Range to reproduce from the entries below: the line with "micrograph of human", the line with "is an immunohistochemistry", and every line in between. Give them exactly and give nothing else.

_Task material:_

----

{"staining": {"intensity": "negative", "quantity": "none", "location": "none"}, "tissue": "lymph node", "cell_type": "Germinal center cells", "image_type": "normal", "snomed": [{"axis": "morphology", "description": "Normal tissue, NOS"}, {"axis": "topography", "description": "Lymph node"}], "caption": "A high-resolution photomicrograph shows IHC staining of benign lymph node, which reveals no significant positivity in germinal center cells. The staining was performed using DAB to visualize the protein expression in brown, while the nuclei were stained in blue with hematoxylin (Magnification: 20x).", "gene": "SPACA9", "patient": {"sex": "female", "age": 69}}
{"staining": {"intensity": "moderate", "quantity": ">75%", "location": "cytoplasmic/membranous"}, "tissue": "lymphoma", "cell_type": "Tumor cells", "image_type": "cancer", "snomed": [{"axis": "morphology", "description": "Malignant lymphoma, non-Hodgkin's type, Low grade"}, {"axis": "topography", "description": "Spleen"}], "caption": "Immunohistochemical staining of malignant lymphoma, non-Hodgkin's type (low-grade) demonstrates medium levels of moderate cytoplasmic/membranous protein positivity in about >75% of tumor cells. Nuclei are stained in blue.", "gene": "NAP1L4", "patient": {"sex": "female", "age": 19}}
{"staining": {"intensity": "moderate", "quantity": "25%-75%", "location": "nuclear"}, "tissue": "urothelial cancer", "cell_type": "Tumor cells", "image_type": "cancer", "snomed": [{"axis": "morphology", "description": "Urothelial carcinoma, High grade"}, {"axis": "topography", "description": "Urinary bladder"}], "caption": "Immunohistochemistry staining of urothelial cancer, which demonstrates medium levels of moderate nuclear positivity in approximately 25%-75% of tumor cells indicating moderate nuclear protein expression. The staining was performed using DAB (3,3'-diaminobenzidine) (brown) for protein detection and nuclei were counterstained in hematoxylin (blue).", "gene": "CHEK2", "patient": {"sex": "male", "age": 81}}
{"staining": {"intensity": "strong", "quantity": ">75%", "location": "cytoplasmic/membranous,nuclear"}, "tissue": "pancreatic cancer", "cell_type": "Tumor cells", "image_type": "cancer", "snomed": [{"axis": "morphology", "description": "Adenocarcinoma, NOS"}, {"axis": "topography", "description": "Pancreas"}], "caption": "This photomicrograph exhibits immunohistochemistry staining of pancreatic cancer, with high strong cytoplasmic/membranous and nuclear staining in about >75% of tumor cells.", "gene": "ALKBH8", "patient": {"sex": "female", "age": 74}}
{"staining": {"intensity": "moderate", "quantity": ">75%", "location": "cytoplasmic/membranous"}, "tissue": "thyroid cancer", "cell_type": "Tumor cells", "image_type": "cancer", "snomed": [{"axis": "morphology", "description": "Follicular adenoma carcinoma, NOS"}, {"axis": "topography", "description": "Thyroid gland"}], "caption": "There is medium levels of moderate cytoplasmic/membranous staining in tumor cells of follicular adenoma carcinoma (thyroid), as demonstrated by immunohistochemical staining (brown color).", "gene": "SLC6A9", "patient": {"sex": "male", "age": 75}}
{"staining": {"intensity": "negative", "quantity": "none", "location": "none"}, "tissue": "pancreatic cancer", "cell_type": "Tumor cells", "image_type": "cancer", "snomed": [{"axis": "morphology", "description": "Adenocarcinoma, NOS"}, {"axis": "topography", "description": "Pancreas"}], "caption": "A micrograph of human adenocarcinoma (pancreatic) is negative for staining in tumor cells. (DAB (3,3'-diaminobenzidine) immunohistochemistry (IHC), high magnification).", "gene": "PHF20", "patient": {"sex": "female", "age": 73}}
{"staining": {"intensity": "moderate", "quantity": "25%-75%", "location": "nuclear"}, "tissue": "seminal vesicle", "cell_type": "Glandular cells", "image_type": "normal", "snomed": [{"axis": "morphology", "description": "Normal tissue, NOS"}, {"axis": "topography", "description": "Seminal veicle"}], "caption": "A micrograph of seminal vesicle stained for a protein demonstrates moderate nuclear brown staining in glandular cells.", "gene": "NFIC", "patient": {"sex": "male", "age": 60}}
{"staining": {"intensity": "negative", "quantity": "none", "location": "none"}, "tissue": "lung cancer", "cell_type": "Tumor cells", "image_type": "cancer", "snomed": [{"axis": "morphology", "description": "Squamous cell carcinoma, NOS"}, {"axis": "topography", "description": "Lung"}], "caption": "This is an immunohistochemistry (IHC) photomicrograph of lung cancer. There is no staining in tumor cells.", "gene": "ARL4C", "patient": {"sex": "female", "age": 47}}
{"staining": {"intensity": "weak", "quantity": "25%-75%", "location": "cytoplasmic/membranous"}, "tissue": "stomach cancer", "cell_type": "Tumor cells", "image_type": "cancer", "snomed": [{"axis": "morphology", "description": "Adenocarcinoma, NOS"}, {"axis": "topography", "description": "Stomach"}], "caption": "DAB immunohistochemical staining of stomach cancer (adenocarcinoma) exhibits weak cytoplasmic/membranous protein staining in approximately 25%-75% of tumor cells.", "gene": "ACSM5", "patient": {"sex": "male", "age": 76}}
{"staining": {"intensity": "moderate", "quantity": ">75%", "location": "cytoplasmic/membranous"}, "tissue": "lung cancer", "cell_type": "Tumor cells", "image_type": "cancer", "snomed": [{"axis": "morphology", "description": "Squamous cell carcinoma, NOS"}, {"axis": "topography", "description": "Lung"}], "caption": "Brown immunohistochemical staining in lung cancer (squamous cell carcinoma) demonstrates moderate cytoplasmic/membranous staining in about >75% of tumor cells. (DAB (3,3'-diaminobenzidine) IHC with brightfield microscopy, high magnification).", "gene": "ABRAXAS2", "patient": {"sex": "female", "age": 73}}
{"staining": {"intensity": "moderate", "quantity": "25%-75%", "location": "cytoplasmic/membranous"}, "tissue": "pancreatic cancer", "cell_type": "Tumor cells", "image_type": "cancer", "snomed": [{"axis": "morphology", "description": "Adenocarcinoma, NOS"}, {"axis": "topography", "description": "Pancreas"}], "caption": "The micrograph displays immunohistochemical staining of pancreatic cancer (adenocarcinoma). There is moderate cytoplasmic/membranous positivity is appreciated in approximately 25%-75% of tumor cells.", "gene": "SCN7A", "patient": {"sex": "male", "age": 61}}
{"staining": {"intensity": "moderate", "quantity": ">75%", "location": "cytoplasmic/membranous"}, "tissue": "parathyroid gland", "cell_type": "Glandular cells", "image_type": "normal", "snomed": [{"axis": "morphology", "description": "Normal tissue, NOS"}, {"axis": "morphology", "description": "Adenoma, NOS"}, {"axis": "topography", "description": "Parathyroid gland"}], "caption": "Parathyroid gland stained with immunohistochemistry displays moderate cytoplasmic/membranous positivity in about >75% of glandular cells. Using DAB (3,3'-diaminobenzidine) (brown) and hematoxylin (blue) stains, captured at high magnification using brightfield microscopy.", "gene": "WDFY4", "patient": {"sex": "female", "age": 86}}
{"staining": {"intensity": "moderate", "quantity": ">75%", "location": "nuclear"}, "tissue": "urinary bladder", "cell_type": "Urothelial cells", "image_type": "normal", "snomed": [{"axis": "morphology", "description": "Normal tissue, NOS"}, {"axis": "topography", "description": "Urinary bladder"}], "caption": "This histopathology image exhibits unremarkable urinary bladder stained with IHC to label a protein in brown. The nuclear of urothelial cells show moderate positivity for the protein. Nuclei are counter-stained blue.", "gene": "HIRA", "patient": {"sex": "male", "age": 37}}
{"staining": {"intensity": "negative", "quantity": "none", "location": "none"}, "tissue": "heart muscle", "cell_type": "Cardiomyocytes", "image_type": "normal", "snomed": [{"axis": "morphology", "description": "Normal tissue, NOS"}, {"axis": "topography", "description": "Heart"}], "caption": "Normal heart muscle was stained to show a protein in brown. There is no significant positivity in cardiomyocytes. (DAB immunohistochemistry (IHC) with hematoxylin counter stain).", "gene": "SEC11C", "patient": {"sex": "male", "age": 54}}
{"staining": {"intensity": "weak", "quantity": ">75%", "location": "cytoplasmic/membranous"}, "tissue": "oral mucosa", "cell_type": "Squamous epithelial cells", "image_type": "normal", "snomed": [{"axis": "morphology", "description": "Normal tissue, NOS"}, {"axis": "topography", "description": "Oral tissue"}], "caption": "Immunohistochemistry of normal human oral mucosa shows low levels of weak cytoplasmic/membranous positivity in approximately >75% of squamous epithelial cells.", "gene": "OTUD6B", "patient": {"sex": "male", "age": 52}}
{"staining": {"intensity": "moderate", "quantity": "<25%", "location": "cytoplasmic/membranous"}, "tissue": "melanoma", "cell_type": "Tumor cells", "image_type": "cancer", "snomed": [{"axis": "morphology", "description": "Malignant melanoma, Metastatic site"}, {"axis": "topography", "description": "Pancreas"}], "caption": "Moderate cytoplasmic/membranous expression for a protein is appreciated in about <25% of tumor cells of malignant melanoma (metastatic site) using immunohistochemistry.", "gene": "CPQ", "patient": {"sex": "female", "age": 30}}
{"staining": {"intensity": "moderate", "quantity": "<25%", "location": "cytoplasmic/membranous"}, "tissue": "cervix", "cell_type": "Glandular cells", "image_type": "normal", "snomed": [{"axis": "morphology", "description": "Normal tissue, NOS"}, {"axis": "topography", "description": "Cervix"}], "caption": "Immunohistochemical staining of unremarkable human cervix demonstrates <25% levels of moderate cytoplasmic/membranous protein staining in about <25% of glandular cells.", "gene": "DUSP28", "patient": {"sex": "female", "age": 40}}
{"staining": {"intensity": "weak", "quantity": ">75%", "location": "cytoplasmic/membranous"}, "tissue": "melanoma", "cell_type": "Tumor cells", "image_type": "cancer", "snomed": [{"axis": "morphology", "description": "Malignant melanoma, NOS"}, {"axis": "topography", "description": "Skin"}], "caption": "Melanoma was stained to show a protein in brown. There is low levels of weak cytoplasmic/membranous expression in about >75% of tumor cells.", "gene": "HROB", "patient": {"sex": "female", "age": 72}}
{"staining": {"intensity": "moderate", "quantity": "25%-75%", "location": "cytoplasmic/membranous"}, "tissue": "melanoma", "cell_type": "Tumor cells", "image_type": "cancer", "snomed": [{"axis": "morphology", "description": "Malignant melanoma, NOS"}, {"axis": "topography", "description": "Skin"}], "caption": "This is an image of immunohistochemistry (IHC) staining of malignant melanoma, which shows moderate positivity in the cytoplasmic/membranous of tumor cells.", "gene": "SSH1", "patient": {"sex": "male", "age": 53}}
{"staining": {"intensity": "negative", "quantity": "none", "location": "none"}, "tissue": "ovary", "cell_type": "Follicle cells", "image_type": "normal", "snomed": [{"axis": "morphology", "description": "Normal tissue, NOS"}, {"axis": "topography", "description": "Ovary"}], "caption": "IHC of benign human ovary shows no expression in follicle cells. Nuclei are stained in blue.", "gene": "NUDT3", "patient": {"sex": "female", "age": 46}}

----

_Written reply:_
{"staining": {"intensity": "negative", "quantity": "none", "location": "none"}, "tissue": "pancreatic cancer", "cell_type": "Tumor cells", "image_type": "cancer", "snomed": [{"axis": "morphology", "description": "Adenocarcinoma, NOS"}, {"axis": "topography", "description": "Pancreas"}], "caption": "A micrograph of human adenocarcinoma (pancreatic) is negative for staining in tumor cells. (DAB (3,3'-diaminobenzidine) immunohistochemistry (IHC), high magnification).", "gene": "PHF20", "patient": {"sex": "female", "age": 73}}
{"staining": {"intensity": "moderate", "quantity": "25%-75%", "location": "nuclear"}, "tissue": "seminal vesicle", "cell_type": "Glandular cells", "image_type": "normal", "snomed": [{"axis": "morphology", "description": "Normal tissue, NOS"}, {"axis": "topography", "description": "Seminal veicle"}], "caption": "A micrograph of seminal vesicle stained for a protein demonstrates moderate nuclear brown staining in glandular cells.", "gene": "NFIC", "patient": {"sex": "male", "age": 60}}
{"staining": {"intensity": "negative", "quantity": "none", "location": "none"}, "tissue": "lung cancer", "cell_type": "Tumor cells", "image_type": "cancer", "snomed": [{"axis": "morphology", "description": "Squamous cell carcinoma, NOS"}, {"axis": "topography", "description": "Lung"}], "caption": "This is an immunohistochemistry (IHC) photomicrograph of lung cancer. There is no staining in tumor cells.", "gene": "ARL4C", "patient": {"sex": "female", "age": 47}}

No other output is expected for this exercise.